Work instructions: According to the data recovery guide, why should you avoid writing to a failed device? Answer in one to three sentences.

Text under study:
+-------+
DataRecovery

Contents

CAUTION
Guidelines
Lost Partition
Imaging a damaged device, filesystem or drive
1. Software choices
2. Ran out of space while imaging the drive?
Extract filesystem from recovered image
1. Mounting partitions on the image
Extract individual files from recovered image
Ntfsprogs
Sleuth Kit and Autopsy
1. Autopsy
2. Sleuthkit
Cleaning up
Prevention
Other links

Deleted or lost files can sometimes be recovered from failed or formatted drives and partitions, CD-ROMs and memory cards using the free/libre software available in the Ubuntu repositories. The data is recoverable because the information is not immediately removed from the disk. Follow these steps to recover lost data.

CAUTION

You should NOT write to the failed device, as it can worsen a hardware failure, and overwrite existant data in case of lost files .

Shut down the affected machine as soon as possible, and restart it from a LiveCD or LiveUSB. Be certain that the "live" cd does not automatically mount any partition or swap space.

Guidelines

The following software will passively try to recover your data from failed or failing hardware. If your data is not replaceable, do not attempt to write to the failed device if the following applications do not work but seek professional advice instead.

If your device is damaged, it is advisable to image the device and work on the image file for data recovery. (See below.) If hardware failure is not the problem, you can recover data directly from the device.
+-------+
Records provided:
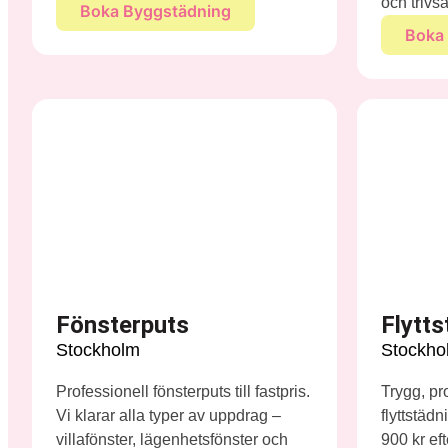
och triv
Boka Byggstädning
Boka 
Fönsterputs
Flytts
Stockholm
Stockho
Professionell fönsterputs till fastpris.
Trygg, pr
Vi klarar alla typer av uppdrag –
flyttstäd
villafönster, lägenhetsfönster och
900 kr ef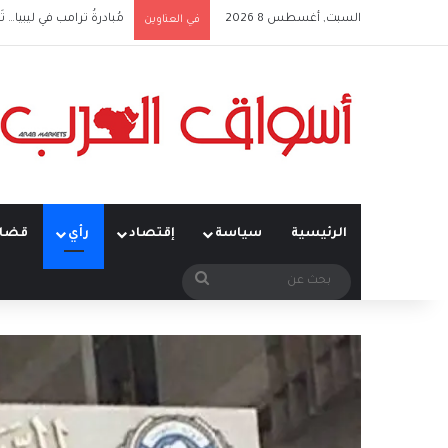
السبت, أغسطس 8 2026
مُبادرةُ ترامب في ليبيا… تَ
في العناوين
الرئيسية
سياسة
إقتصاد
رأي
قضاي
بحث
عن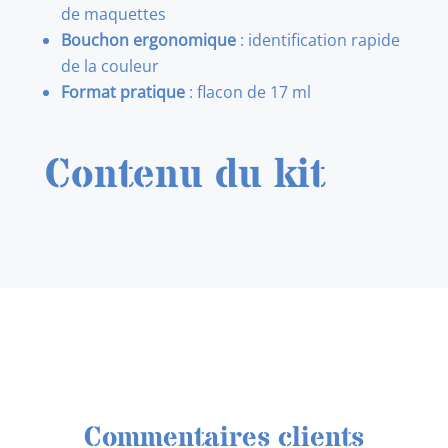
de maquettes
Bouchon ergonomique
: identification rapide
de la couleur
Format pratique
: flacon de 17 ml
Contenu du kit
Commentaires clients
+-------+
Solution for this exercise: Writing to a failed device can make a hardware failure worse. When files have been lost, it can also overwrite data that is still on the disk.